There mingled sex filled the air, and the two of them hummed to each other intimately. Zima collapsed on top of him, wrapping his vision with her fluttering hood. A bit of drool landed in his hair as she let her tongue flop out and dangle there. She rolled her hips into his, massaging his dick for every last drop.

They embraced in their own fleshy ball of warmth, panting for the longest time. Wind brushed against the eaves around the cabin, a serenity returning now that there joining had been completed.

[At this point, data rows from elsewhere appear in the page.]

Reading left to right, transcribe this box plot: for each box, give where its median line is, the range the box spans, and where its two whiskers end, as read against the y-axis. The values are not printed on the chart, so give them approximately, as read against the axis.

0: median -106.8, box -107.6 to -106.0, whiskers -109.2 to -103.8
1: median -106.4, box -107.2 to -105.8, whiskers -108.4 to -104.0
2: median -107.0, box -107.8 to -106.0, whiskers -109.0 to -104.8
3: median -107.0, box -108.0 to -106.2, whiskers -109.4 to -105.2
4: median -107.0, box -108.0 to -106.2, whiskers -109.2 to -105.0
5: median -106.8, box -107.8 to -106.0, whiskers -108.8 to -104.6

Daniel moved Zima so he could see her face, and smiled when he saw that she was cross-eyed. She let out a long hiss/sigh, and gave him a peck on his wine-covered lips.

"… Again." It sounded like she was giving an order.

Daniel blinked up at her and smirked. "A-Again? You look like you need a rest, girl."

Zima huffed. She wriggled her body, with him still inside her, causing him to groan. Her blazing, electric-blue eyes locked onto his and told him otherwise.

"Goofball," she said.

"Goof-ball, huh? That's a new one."

She stroked him, breathing in his scent and licking his perspiring cheeks. "My goofball. Finally."

Then she revealed her wicked fangs, and bit him on the neck. Not hard enough to hurt, but still making Daniel flinch. She retracted her finger-length teeth. He could feel the poison coursing through his veins, and his squirms only excited Zima more. "Just a bit of venom to keep little Daniel in shape." She kissed the love-bite wound, his chest, all the while tightening her coils around him. "… Again," she repeated.